Rohit, on the other hand, had gone into a shell as Naseem relentlessly homed in on the channel outside off, kept it on the shorter side and moved it away off the seam. He extracted extra bounce and often caught Rohit leaden-footed during a period of 15 consecutive dot balls that the India skipper endured against the right-arm quick.
But when Naseem pitched it fuller, Rohit’s eyes lit up and he flicked it over midwicket before unleashing his trademark pull to swat the ball away for four more. With the PowerPlay done, Rohit and Gill had rushed to 65 and sailed through the challenge that was tipped as the litmus test by some and a line in the sand by others as far as India’s World Cup hopes are concerned.
To be fair, India (5.39) is the second fastest-scoring team in ODIs since 2021, second only to England (5.67), which is on its own mission to warp space and time through vehemence. But that the numbers are skewed to some extent by the quality of the opposition of late is a valid suspicion.
India scored at 6.7 runs an over in the PowerPlay against an under-par Sri Lanka and a depleted New Zealand pace attack at home earlier this year. But the corresponding figure dipped to 5.23 in the three-match series against Australia in March and the numbers weren’t encouraging against England (4.23), South Africa (4.4) and even Bangladesh (4.4) last year.

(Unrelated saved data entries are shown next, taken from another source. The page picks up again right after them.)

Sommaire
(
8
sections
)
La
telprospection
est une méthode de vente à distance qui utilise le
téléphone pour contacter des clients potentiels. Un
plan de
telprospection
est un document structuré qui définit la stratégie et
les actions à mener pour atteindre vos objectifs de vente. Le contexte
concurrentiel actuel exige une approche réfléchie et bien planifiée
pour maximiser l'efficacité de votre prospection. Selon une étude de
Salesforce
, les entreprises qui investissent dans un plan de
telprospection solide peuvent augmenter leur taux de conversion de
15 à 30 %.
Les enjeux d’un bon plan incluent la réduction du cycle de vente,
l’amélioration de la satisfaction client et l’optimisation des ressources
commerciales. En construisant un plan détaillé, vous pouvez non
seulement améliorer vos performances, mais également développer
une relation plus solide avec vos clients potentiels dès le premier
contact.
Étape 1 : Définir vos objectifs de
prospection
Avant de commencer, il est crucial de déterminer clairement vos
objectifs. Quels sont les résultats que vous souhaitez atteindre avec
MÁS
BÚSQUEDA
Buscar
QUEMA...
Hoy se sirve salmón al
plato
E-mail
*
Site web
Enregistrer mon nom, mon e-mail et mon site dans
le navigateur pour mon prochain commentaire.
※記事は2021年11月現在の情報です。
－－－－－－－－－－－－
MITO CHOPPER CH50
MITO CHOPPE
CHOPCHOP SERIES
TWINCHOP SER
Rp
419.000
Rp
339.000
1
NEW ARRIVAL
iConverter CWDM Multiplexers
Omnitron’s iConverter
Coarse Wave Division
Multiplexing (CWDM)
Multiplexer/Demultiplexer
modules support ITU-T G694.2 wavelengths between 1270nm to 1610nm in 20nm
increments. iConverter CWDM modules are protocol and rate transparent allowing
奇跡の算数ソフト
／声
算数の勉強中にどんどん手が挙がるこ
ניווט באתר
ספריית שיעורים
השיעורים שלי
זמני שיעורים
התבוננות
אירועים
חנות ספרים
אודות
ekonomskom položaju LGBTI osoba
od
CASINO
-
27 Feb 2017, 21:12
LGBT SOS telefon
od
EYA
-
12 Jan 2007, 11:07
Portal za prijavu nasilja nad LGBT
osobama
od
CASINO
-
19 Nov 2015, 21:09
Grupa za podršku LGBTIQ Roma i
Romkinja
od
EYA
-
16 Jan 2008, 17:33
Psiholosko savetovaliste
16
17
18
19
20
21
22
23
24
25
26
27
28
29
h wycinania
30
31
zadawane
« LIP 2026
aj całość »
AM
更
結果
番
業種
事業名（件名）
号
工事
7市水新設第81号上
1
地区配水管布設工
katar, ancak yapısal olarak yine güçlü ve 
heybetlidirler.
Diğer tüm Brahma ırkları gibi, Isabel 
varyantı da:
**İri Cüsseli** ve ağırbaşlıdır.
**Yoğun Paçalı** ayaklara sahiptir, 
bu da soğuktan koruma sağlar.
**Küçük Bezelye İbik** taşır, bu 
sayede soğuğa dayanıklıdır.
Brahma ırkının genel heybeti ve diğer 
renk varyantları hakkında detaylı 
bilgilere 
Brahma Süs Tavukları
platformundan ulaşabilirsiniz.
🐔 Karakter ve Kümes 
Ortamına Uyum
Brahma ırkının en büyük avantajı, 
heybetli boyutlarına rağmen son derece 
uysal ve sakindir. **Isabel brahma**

The T20I PowerPlay awakening, following the 2021 T20 World Cup first-round exit, had been marshalled by Rohit himself, before the intent fizzled out in a 10-wicket defeat to England in the semifinal of the 2022 edition.
The fear of pressure and quality bowling getting the better of the intent was reiterated against Pakistan in Pallekele last week when the top three were cleaned up playing timid shots, seemingly unnerved more by reputation than the merit of the delivery.
But Rohit and Gill allayed those fears in Colombo with fifties of guts, substance and without losing the sense of occasion.
Regardless of the result of the game, which was forced into the reserve day after rain suspended play on Sunday, India’s batting fortunes may have turned a corner and overcome a mental block, and it bodes well with the World Cup less than a month away.